§ **小課題**:
バークレー日記の、「May/5/2005  サール先生の講義を振り返って」から「いというふうに応じてくれた。」までの部分を、「ループタイ」を「ネクタイ」に更新したうえで改めて記してください。

§ **読解文**:
• • •

バークレー日記

山岡政紀(YAMAOKA Masaki)



May/5/2005  サール先生の講義を振り返って


 ジョン・R・サールと言えば、現代思想家として既に人口に膾炙している人物名であるだけに、敬称をつけない方が一般的だが、この文章を書いているうちに、やはりお世話になっている方をサールと呼び捨てにするのは失礼のような気がしてきて、ここでは「サール先生」と呼ぶことにした。もちろん、彼は日本人ではないから実際にそのように呼ぶ機会はない。英語では、「サール教授」と呼んでいるが、日本語で「サール教授」と言っても敬称の程度としては物足りなく感じる。なにしろ、自分のような者でも教授なのだから。

 彼はしばしば自著の表紙に自分の顔写真を載せるので、顔はよく知っていたし、メールでは何度もやり取りしていたが、実際に会うのは、4月12日が初めてだった。少々緊張したが、研究室のドアをノックして名乗ると、彼は「よくきた、ようこそ!」と、温かく迎え入れてくれた。メールの文面からは、世界的権威を確立している人とは思えないぐらい親切な方だとわかっていたが、会ってみてその感をいっそう強くした。私が持参したささやかな御礼の品のループタイを、その場で開けて、つけて見せてくれた。とても似合っていると思った。また、講義の聴講を願い出たところ、曜日、時間帯、教室も詳しく教えてくれて、わざわざ学内地図に印をつけて持たせてくれた。ともかく、まだ会ったこともない私のために、客員研究員の推薦状を書いてくれたことに対して、私は丁重な御礼を述べた。サール先生はそのぐらいのことは何でもないというふうに応じてくれた。

• • •

§ **提供データ**:
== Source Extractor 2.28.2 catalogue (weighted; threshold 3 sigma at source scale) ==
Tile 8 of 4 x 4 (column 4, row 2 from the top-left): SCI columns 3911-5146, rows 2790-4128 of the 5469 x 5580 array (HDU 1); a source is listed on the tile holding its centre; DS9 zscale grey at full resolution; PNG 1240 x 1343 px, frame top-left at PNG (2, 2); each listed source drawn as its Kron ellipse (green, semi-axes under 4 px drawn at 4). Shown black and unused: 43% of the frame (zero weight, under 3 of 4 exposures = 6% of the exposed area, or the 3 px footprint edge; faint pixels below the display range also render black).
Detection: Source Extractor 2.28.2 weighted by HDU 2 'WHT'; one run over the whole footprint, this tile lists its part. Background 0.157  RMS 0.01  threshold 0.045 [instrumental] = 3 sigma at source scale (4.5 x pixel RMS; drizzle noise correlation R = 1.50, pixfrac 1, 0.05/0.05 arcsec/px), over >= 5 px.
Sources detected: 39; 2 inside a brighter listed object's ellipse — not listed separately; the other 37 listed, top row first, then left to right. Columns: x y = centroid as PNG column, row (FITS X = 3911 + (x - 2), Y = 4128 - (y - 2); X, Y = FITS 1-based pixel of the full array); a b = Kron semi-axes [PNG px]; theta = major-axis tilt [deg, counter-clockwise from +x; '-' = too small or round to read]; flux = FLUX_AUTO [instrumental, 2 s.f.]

• • •

§ **解答**:
May/5/2005  サール先生の講義を振り返って


 ジョン・R・サールと言えば、現代思想家として既に人口に膾炙している人物名であるだけに、敬称をつけない方が一般的だが、この文章を書いているうちに、やはりお世話になっている方をサールと呼び捨てにするのは失礼のような気がしてきて、ここでは「サール先生」と呼ぶことにした。もちろん、彼は日本人ではないから実際にそのように呼ぶ機会はない。英語では、「サール教授」と呼んでいるが、日本語で「サール教授」と言っても敬称の程度としては物足りなく感じる。なにしろ、自分のような者でも教授なのだから。

 彼はしばしば自著の表紙に自分の顔写真を載せるので、顔はよく知っていたし、メールでは何度もやり取りしていたが、実際に会うのは、4月12日が初めてだった。少々緊張したが、研究室のドアをノックして名乗ると、彼は「よくきた、ようこそ!」と、温かく迎え入れてくれた。メールの文面からは、世界的権威を確立している人とは思えないぐらい親切な方だとわかっていたが、会ってみてその感をいっそう強くした。私が持参したささやかな御礼の品のネクタイを、その場で開けて、つけて見せてくれた。とても似合っていると思った。また、講義の聴講を願い出たところ、曜日、時間帯、教室も詳しく教えてくれて、わざわざ学内地図に印をつけて持たせてくれた。ともかく、まだ会ったこともない私のために、客員研究員の推薦状を書いてくれたことに対して、私は丁重な御礼を述べた。サール先生はそのぐらいのことは何でもないというふうに応じてくれた。